# Need GOOD New/Old Testament survey books



## matthew11v25 (Oct 13, 2006)

hey all,
I Looking for good New and Old Testament survey books, that deal not only with theology but also with discoveries and archaelogy, etc. 

Anything out there like that? or recommendations?

I have read a couple on the Old Testament by:
Longman, Arnold, Estes, and Hamilton if that helps.


----------



## matthew11v25 (Oct 14, 2006)

Anyone?


----------



## Contra_Mundum (Oct 14, 2006)

Gleason Archer's Survey of OT Intro
[ame="http://www.amazon.com/Survey-Old-Testament-Introduction/dp/0802482015"]Amazon.com: A Survey of Old Testament Introduction: Books: Gleason Archer[/ame]

haha. Draught Horse wrote the first review on that page (or mabey it was the last--it is first in line anyway, and a couple years old too)

[Edited on 10-14-2006 by Contra_Mundum]


----------



## beej6 (Oct 14, 2006)

Not sure if this is what you mean, but how about Henriksen's -A Survey of the Bible-?


----------



## RamistThomist (Oct 14, 2006)

> _Originally posted by Contra_Mundum_
> Gleason Archer's Survey of OT Intro
> http://www.amazon.com/Survey-Old-Testament-Introduction/dp/0802482015
> 
> ...



Wow, I forgot about that! Yes, I went to a liberal college and was ridiculed, slandered, and one time this student was about to come to blows (never had I seen such hate in his eyes), all for me telling him that Doc Hyp is wrong. (He witheld striking me when I reminded him that I was a school official and that I would have him expelled for assaulting Louisiana College staff).

A few caveats:
1). He is dispensational.
2). He is "Old Age" creation.
3).
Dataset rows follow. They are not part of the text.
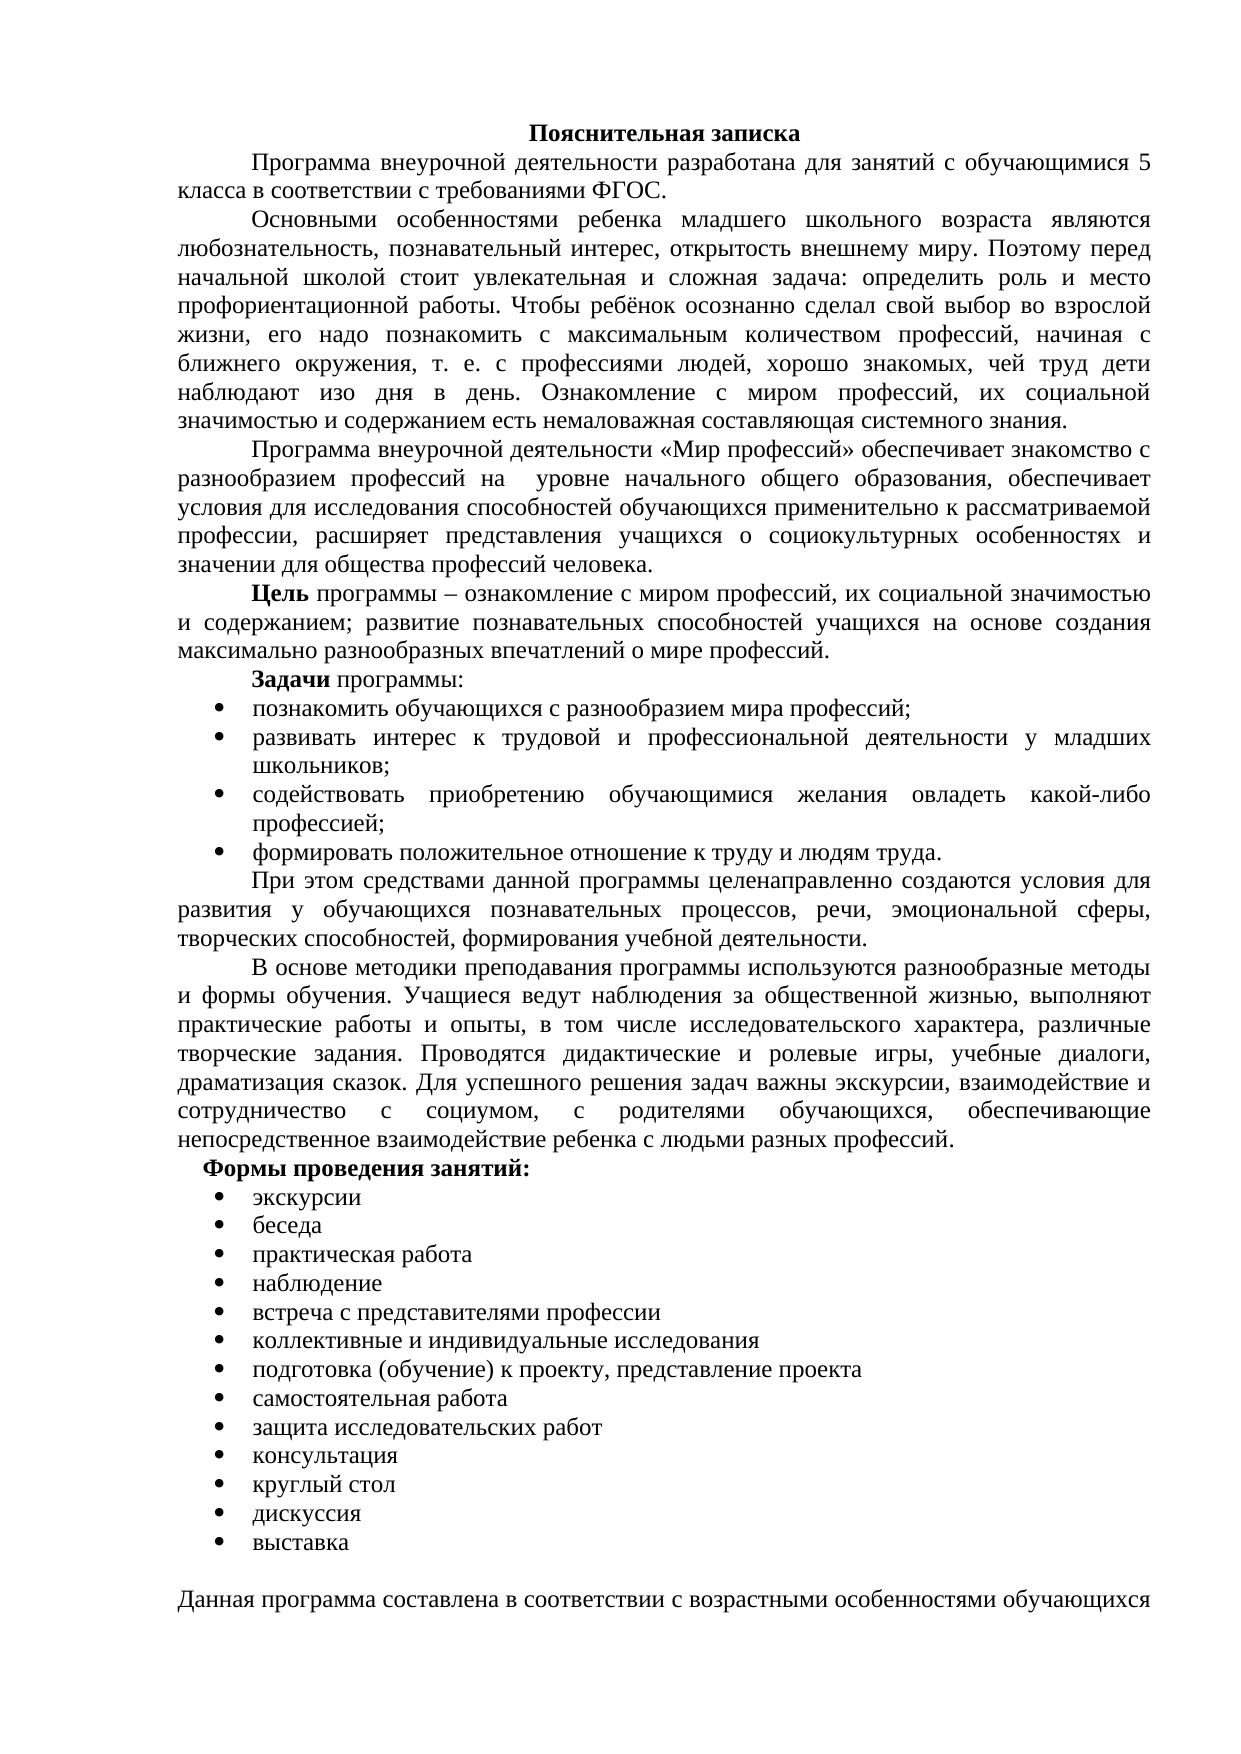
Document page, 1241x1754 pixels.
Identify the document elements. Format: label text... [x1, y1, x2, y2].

list развивать интерес к трудовой и профессиональной деятельности у младших школьников; [215, 722, 1152, 779]
list практическая работа [215, 1239, 1152, 1268]
list консультация [215, 1441, 1152, 1469]
list защита исследовательских работ [215, 1412, 1152, 1441]
text Программа внеурочной деятельности «Мир профессий» обеспечивает знакомство с разнообразием профессий на уровне начального общего образования, обеспечивает условия для исследования способностей обучающихся применительно к рассматриваемой профессии, расширяет представления учащихся о социокультурных особенностях и значении для общества профессий человека. [177, 434, 1152, 578]
list дискуссия [215, 1498, 1152, 1527]
list экскурсии [215, 1182, 1152, 1211]
text Программа внеурочной деятельности разработана для занятий с обучающимися 5 класса в соответствии с требованиями ФГОС. [177, 147, 1152, 204]
list встреча с представителями профессии [215, 1297, 1152, 1326]
list коллективные и индивидуальные исследования [215, 1326, 1152, 1354]
text Задачи программы: [177, 664, 1152, 693]
list познакомить обучающихся с разнообразием мира профессий; [215, 693, 1152, 722]
list содействовать приобретению обучающимися желания овладеть какой-либо профессией; [215, 779, 1152, 837]
text При этом средствами данной программы целенаправленно создаются условия для развития у обучающихся познавательных процессов, речи, эмоциональной сферы, творческих способностей, формирования учебной деятельности. [177, 866, 1152, 952]
list формировать положительное отношение к труду и людям труда. [215, 837, 1152, 866]
list подготовка (обучение) к проекту, представление проекта [215, 1354, 1152, 1383]
list выставка [215, 1527, 1152, 1556]
list самостоятельная работа [215, 1383, 1152, 1412]
text В основе методики преподавания программы используются разнообразные методы и формы обучения. Учащиеся ведут наблюдения за общественной жизнью, выполняют практические работы и опыты, в том числе исследовательского характера, различные творческие задания. Проводятся дидактические и ролевые игры, учебные диалоги, драматизация сказок. Для успешного решения задач важны экскурсии, взаимодействие и сотрудничество с социумом, с родителями обучающихся, обеспечивающие непосредственное взаимодействие ребенка с людьми разных профессий. [177, 952, 1152, 1153]
text Пояснительная записка [177, 118, 1152, 147]
list беседа [215, 1211, 1152, 1239]
text Формы проведения занятий: [177, 1153, 1152, 1182]
list круглый стол [215, 1469, 1152, 1498]
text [177, 1584, 1152, 1613]
text Цель программы – ознакомление с миром профессий, их социальной значимостью и содержанием; развитие познавательных способностей учащихся на основе создания максимально разнообразных впечатлений о мире профессий. [177, 578, 1152, 664]
list наблюдение [215, 1268, 1152, 1297]
text Основными особенностями ребенка младшего школьного возраста являются любознательность, познавательный интерес, открытость внешнему миру. Поэтому перед начальной школой стоит увлекательная и сложная задача: определить роль и место профориентационной работы. Чтобы ребёнок осознанно сделал свой выбор во взрослой жизни, его надо познакомить с максимальным количеством профессий, начиная с ближнего окружения, т. е. с профессиями людей, хорошо знакомых, чей труд дети наблюдают изо дня в день. Ознакомление с миром профессий, их социальной значимостью и содержанием есть немаловажная составляющая системного знания. [177, 204, 1152, 434]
Some parts are just tedious reading.

That being said, I almost always turn to him for consulting.


----------



## matthew11v25 (Oct 15, 2006)

Great. Anything for the New Testament?


----------



## matthew11v25 (Oct 15, 2006)

How about:

"An Introduction to the New Testament" by D.A. Carson

or 

"Encountering the New Testament" by Walter Elwell


----------



## RamistThomist (Oct 15, 2006)

Carson's okay. Solid stuff but not easy to get into.


----------



## Peter (Oct 15, 2006)

How about Machen's "The New Testament: Introduction to its Literature and History"


----------